- _Task goal_
Repeat the material exactly, every line of it.

-=-=-=-=-

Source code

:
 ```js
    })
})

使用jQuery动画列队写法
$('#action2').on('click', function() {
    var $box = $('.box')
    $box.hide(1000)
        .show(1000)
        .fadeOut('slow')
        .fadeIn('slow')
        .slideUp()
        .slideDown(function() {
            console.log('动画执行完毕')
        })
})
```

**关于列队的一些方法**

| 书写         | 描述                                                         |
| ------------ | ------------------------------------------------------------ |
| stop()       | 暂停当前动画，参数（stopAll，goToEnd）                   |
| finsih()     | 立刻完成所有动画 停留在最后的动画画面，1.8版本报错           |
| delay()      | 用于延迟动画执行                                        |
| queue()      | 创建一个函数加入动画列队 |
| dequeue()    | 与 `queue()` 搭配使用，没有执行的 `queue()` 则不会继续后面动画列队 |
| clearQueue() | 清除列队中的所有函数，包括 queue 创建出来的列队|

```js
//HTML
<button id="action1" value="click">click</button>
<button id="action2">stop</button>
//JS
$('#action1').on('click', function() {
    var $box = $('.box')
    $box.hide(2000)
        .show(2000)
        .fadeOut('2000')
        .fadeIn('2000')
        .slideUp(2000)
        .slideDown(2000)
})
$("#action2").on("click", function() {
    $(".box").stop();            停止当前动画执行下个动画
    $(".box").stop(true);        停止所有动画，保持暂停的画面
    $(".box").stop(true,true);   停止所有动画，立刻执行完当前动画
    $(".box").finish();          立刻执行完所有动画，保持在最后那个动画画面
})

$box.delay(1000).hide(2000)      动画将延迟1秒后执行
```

-=-=-=-=-

- _Exercise result_
Source code

:
 ```js
    })
})

使用jQuery动画列队写法
$('#action2').on('click', function() {
    var $box = $('.box')
    $box.hide(1000)
        .show(1000)
        .fadeOut('slow')
        .fadeIn('slow')
        .slideUp()
        .slideDown(function() {
            console.log('动画执行完毕')
        })
})
```

**关于列队的一些方法**

| 书写         | 描述                                                         |
| ------------ | ------------------------------------------------------------ |
| stop()       | 暂停当前动画，参数（stopAll，goToEnd）                   |
| finsih()     | 立刻完成所有动画 停留在最后的动画画面，1.8版本报错           |
| delay()      | 用于延迟动画执行                                        |
| queue()      | 创建一个函数加入动画列队 |
| dequeue()    | 与 `queue()` 搭配使用，没有执行的 `queue()` 则不会继续后面动画列队 |
| clearQueue() | 清除列队中的所有函数，包括 queue 创建出来的列队|

```js
//HTML
<button id="action1" value="click">click</button>
<button id="action2">stop</button>
//JS
$('#action1').on('click', function() {
    var $box = $('.box')
    $box.hide(2000)
        .show(2000)
        .fadeOut('2000')
        .fadeIn('2000')
        .slideUp(2000)
        .slideDown(2000)
})
$("#action2").on("click", function() {
    $(".box").stop();            停止当前动画执行下个动画
    $(".box").stop(true);        停止所有动画，保持暂停的画面
    $(".box").stop(true,true);   停止所有动画，立刻执行完当前动画
    $(".box").finish();          立刻执行完所有动画，保持在最后那个动画画面
})

$box.delay(1000).hide(2000)      动画将延迟1秒后执行
```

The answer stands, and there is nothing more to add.